Passage:
╭──
That is all dear Food-G readers. I know you will be as glad to have crossed paths with Lia, as I am.

Wednesday, November 10, 2010

Lemon Chicken Breasts with Mushroom Caper Pan Sauce

Dear Noah was home from work yesterday with a pinched nerve in his neck. He tried sitting, laying, moving around. Nothing was comfortable. Sometime in the late afternoon, he finally fell into the deep sleep of someone who has been in pain all day.

He slept and slept and I didn't want to wake him from what would hopefully be a healing rest. It was getting close to dinner time and  I needed to get cooking. The problem was that I was making Chicken Piccata for dinner.
╰──
Task: Copy word for word the part of the blog post above starting at "He slept and" and ending at "Piccata for dinner.".

(Records from a data source)
╭──
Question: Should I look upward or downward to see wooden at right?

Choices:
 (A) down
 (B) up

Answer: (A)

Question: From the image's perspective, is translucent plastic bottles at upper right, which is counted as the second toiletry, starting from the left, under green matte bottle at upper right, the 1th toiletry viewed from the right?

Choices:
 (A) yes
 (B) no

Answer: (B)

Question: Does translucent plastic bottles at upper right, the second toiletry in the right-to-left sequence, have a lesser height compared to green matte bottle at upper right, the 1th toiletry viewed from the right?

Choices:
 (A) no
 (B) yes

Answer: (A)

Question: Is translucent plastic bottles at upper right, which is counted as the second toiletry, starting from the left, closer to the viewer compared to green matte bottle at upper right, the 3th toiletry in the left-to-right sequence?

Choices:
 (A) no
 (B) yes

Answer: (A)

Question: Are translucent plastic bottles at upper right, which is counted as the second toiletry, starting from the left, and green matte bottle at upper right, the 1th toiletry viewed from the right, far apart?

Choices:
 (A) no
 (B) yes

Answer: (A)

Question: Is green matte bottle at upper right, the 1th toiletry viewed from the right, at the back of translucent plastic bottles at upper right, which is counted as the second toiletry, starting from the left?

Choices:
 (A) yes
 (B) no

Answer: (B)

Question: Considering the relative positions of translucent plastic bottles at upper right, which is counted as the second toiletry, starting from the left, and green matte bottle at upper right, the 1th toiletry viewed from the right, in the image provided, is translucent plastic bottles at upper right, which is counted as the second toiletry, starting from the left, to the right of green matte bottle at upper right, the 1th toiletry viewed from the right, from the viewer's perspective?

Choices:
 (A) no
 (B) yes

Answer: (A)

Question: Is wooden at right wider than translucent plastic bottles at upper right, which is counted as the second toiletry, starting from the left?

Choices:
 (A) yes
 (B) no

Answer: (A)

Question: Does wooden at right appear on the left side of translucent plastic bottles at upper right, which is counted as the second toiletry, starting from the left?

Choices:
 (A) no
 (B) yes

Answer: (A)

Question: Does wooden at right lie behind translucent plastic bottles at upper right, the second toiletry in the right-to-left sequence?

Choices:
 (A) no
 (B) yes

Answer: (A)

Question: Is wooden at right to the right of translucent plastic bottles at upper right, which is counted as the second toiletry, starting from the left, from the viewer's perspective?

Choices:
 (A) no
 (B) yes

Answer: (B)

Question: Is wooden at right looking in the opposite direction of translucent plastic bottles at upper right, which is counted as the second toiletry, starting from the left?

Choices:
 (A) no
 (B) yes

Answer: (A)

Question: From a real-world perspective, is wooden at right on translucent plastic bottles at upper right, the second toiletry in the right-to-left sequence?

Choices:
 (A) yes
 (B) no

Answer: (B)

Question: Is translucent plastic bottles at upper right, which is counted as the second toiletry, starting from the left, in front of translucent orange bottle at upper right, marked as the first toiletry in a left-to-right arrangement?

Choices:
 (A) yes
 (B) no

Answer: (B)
╰──
╭──
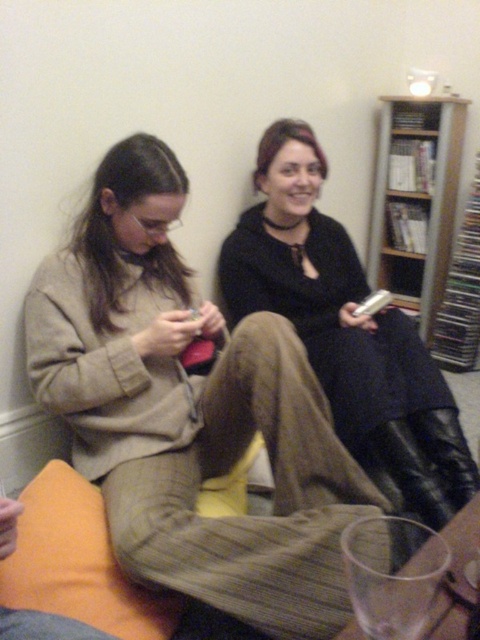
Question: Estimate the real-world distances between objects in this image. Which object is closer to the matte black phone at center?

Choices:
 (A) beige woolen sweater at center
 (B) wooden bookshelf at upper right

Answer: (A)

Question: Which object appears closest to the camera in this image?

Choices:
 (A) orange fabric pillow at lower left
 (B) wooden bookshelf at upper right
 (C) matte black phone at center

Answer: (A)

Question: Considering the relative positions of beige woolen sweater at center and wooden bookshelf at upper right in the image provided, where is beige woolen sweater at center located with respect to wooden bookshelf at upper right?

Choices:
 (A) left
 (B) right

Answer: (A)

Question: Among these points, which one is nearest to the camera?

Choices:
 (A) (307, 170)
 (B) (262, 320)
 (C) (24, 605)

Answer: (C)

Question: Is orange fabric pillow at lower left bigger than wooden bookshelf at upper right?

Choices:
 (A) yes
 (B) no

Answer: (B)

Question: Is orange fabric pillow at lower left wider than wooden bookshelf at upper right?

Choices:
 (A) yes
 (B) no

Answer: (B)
╰──
Written reply:
He slept and slept and I didn't want to wake him from what would hopefully be a healing rest. It was getting close to dinner time and  I needed to get cooking. The problem was that I was making Chicken Piccata for dinner.